What needs to be done
Every entry is to be restated exactly; pictures are not part of the copy.

Items from a data source:

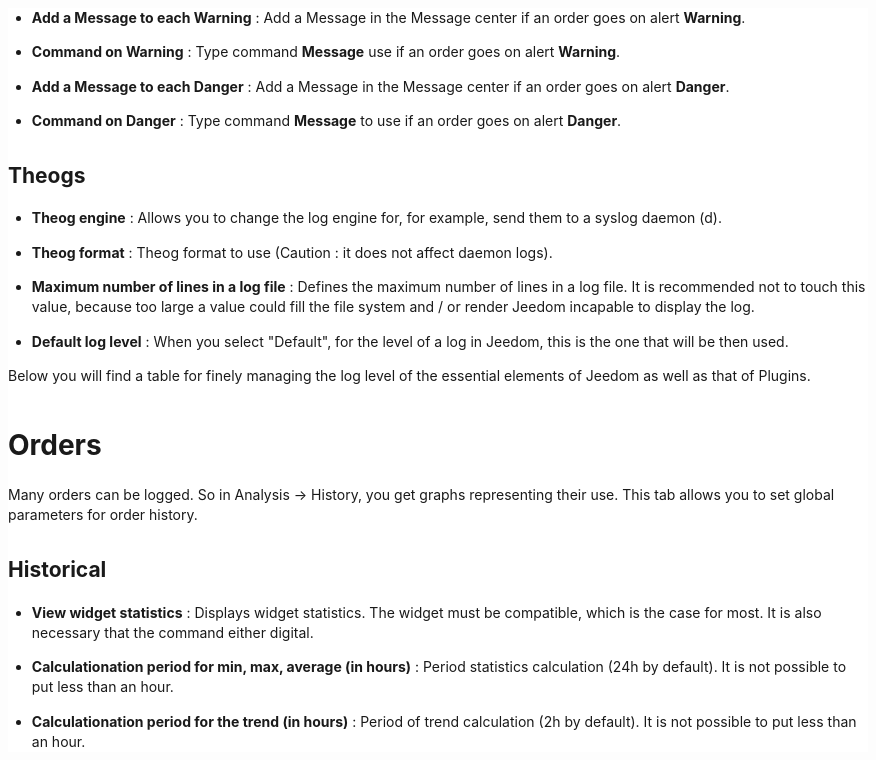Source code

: -   **Add a Message to each Warning** : Add a Message in the
    Message center if an order goes on alert **Warning**.

-   **Command on Warning** : Type command **Message** use
    if an order goes on alert **Warning**.

-   **Add a Message to each Danger** : Add a Message in the
    Message center if an order goes on alert **Danger**.

-   **Command on Danger** : Type command **Message** to use if
    an order goes on alert **Danger**.

Theogs
----

-   **Theog engine** : Allows you to change the log engine for, for
    example, send them to a syslog daemon (d).

-   **Theog format** : Theog format to use (Caution : it
    does not affect daemon logs).

-   **Maximum number of lines in a log file** : Defines the
    maximum number of lines in a log file. It is recommended
    not to touch this value, because too large a value could
    fill the file system and / or render Jeedom incapable
    to display the log.

-   **Default log level** : When you select "Default",
    for the level of a log in Jeedom, this is the one that will be
    then used.

Below you will find a table for finely managing the
log level of the essential elements of Jeedom as well as that of
Plugins.

Orders
=========

Many orders can be logged. So in
Analysis → History, you get graphs representing their
use. This tab allows you to set global parameters for
order history.

Historical
----------

-   **View widget statistics** : Displays
    widget statistics. The widget must be
    compatible, which is the case for most. It is also necessary that the
    command either digital.

-   **Calculationation period for min, max, average (in hours)** : Period
    statistics calculation (24h by default). It is not possible
    to put less than an hour.

-   **Calculationation period for the trend (in hours)** : Period of
    trend calculation (2h by default). It is not possible to
    put less than an hour.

Your response
Source code

: -   **Add a Message to each Warning** : Add a Message in the
    Message center if an order goes on alert **Warning**.

-   **Command on Warning** : Type command **Message** use
    if an order goes on alert **Warning**.

-   **Add a Message to each Danger** : Add a Message in the
    Message center if an order goes on alert **Danger**.

-   **Command on Danger** : Type command **Message** to use if
    an order goes on alert **Danger**.

Theogs
----

-   **Theog engine** : Allows you to change the log engine for, for
    example, send them to a syslog daemon (d).

-   **Theog format** : Theog format to use (Caution : it
    does not affect daemon logs).

-   **Maximum number of lines in a log file** : Defines the
    maximum number of lines in a log file. It is recommended
    not to touch this value, because too large a value could
    fill the file system and / or render Jeedom incapable
    to display the log.

-   **Default log level** : When you select "Default",
    for the level of a log in Jeedom, this is the one that will be
    then used.

Below you will find a table for finely managing the
log level of the essential elements of Jeedom as well as that of
Plugins.

Orders
=========

Many orders can be logged. So in
Analysis → History, you get graphs representing their
use. This tab allows you to set global parameters for
order history.

Historical
----------

-   **View widget statistics** : Displays
    widget statistics. The widget must be
    compatible, which is the case for most. It is also necessary that the
    command either digital.

-   **Calculationation period for min, max, average (in hours)** : Period
    statistics calculation (24h by default). It is not possible
    to put less than an hour.

-   **Calculationation period for the trend (in hours)** : Period of
    trend calculation (2h by default). It is not possible to
    put less than an hour.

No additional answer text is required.